You might often hear from relatives and friends that you have your mother’s eyes, or your father’s smile.
But if you actually want to gauge family resemblance, you should look at the tip of your nose, a study suggests.
This, along with the groove between the nose and top lip known as the philtrum, are the facial features most likely to be "handed down". In addition, the cheekbones and shape of the eye’s inner corner are highly influenced by genes.
With some famous parents and children – such as actresses Goldie Hawn, 71, and Kate Hudson, 38 – the family resemblance is strikingly clear.
Other stars with "mini-me" offspring include model Cindy Crawford, 51, and her daughter Kaia, 15. But with many other parents and their children, the similarities are less clear at first glance.
Research published in the journal Scientific Reports used computer imaging and shape analysis to measure which parts of the face are most likely to be inherited.
The team from King’s College London looked at the faces of 952 identical and non-identical twins.

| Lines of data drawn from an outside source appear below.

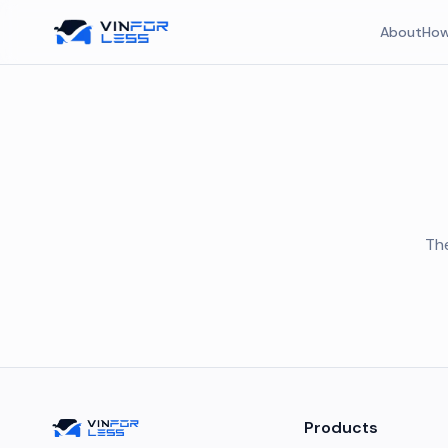
About
How
The
Products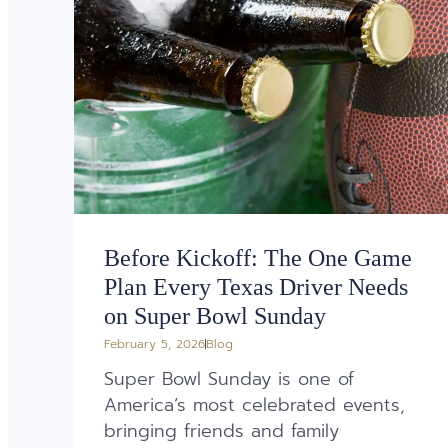
Before Kickoff: The One Game
Plan Every Texas Driver Needs
on Super Bowl Sunday
February 5, 2026
Blog
Super Bowl Sunday is one of
America’s most celebrated events,
bringing friends and family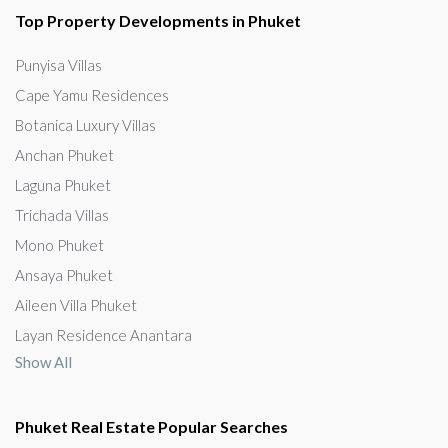
Top Property Developments in Phuket
Punyisa Villas
Cape Yamu Residences
Botanica Luxury Villas
Anchan Phuket
Laguna Phuket
Trichada Villas
Mono Phuket
Ansaya Phuket
Aileen Villa Phuket
Layan Residence Anantara
Show All
Phuket Real Estate Popular Searches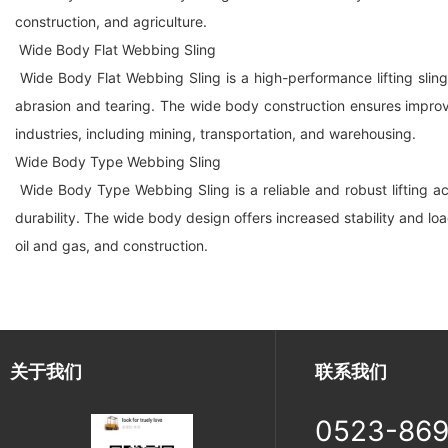
construction, and agriculture.
Wide Body Flat Webbing Sling
Wide Body Flat Webbing Sling is a high-performance lifting sling
abrasion and tearing. The wide body construction ensures improved 
industries, including mining, transportation, and warehousing.
Wide Body Type Webbing Sling
Wide Body Type Webbing Sling is a reliable and robust lifting ac
durability. The wide body design offers increased stability and loa
oil and gas, and construction.
关于我们
联系我们
0523-86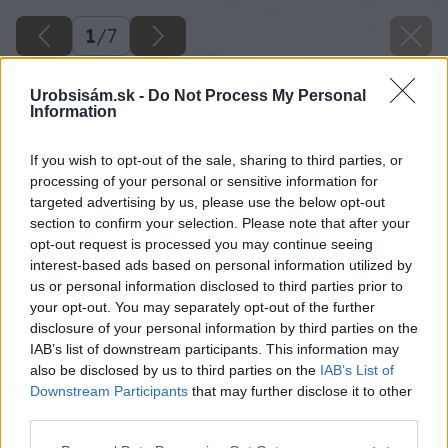
1
/
7
Urobsisám.sk -
Do Not Process My Personal
Information
If you wish to opt-out of the sale, sharing to third parties, or
processing of your personal or sensitive information for
targeted advertising by us, please use the below opt-out
section to confirm your selection. Please note that after your
opt-out request is processed you may continue seeing
interest-based ads based on personal information utilized by
us or personal information disclosed to third parties prior to
your opt-out. You may separately opt-out of the further
disclosure of your personal information by third parties on the
IAB’s list of downstream participants. This information may
also be disclosed by us to third parties on the
IAB’s List of
Downstream Participants
that may further disclose it to other
third parties.
Späť na článok
Please note that this website/app uses one or more Google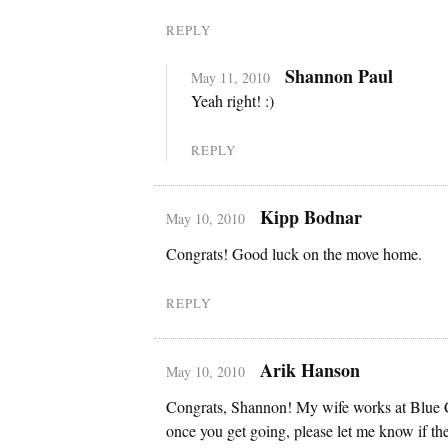
REPLY
Shannon Paul
May 11, 2010
Yeah right! :)
REPLY
Kipp Bodnar
May 10, 2010
Congrats! Good luck on the move home.
REPLY
Arik Hanson
May 10, 2010
Congrats, Shannon! My wife works at Blue 
once you get going, please let me know if the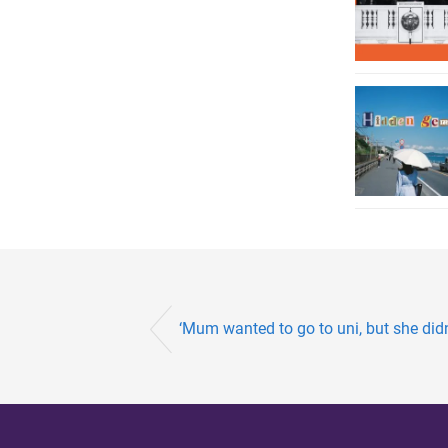
‘Mum wanted to go to uni, but she didn’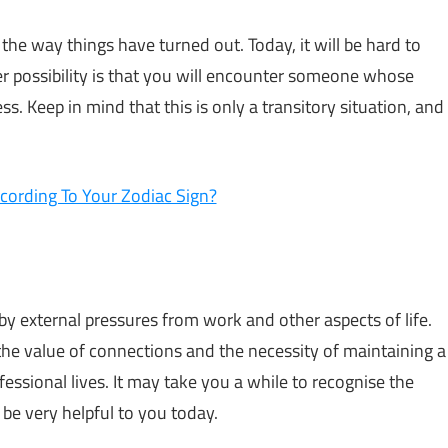
e way things have turned out. Today, it will be hard to
her possibility is that you will encounter someone whose
. Keep in mind that this is only a transitory situation, and
cording To Your Zodiac Sign?
 by external pressures from work and other aspects of life.
 the value of connections and the necessity of maintaining a
essional lives. It may take you a while to recognise the
 be very helpful to you today.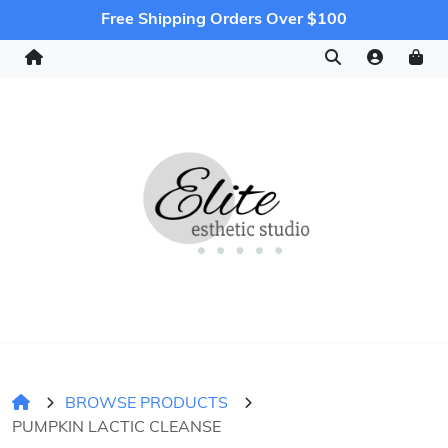
Free Shipping Orders Over $100
BROWSE PRODUCTS
PUMPKIN LACTIC CLEANSE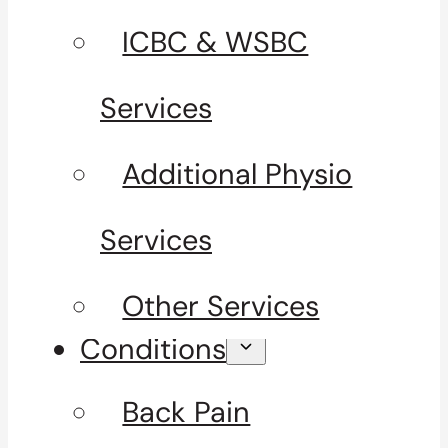
ICBC & WSBC
Services
Additional Physio
Services
Other Services
Conditions
Back Pain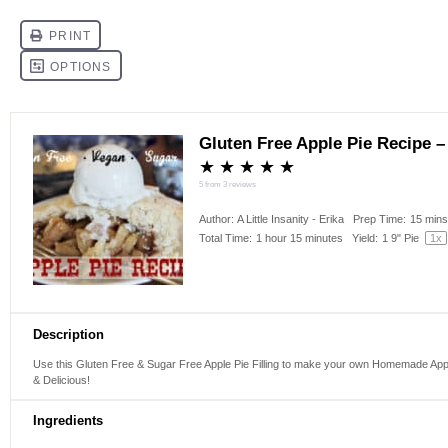
Gluten Free Apple Pie Recipe –
★
★
★
★
★
5
from
3
reviews
Author:
A Little Insanity - Erika
Prep Time:
15 min
Total Time:
1 hour 15 minutes
Yield:
1
9" Pie
1
x
Description
Use this Gluten Free & Sugar Free Apple Pie Filling to make your own Homemade Apple
& Delicious!
Ingredients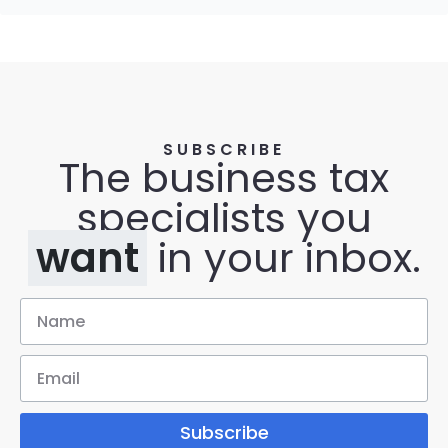
SUBSCRIBE
The business tax
specialists you
want
in your inbox.
Subscribe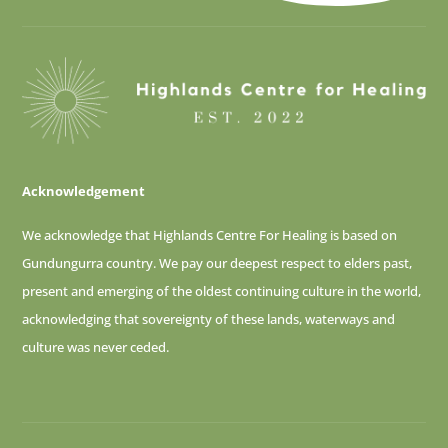
Acknowledgement
We acknowledge that Highlands Centre For Healing is based on
Gundungurra country. We pay our deepest respect to elders past,
present and emerging of
the oldest continuing culture in the world,
acknowledging that sovereignty of these lands, waterways and
culture was never ceded.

They scanned faces using 3D cameras, and then calculated the points of similarity between siblings.
Non-identical twins only share half their genes – and while identical twins share all of them, some of their features may still differ slightly. Using computer calculations, the scientists created a "face heritability" map to determine the likelihood of various features being the result of genes.
They found that the tip of the nose was around 66 percent likely to be inherited, and the philtrum around 62 percent. About 4 249 different areas of the twins’ faces were scanned, and each was given a score of between zero – showing no heritability – and one which would be completely inherited.
Professor Tim Spector, director of the TwinsUK study based at St Thomas’ Hospital in London, which provided the participants, said: "Even identical twins can vary quite a lot on facial features, but because of the key areas being genetically controlled, we perceive them as being identical."
The researchers added: "To our knowledge, this is the largest face heritability study ever done."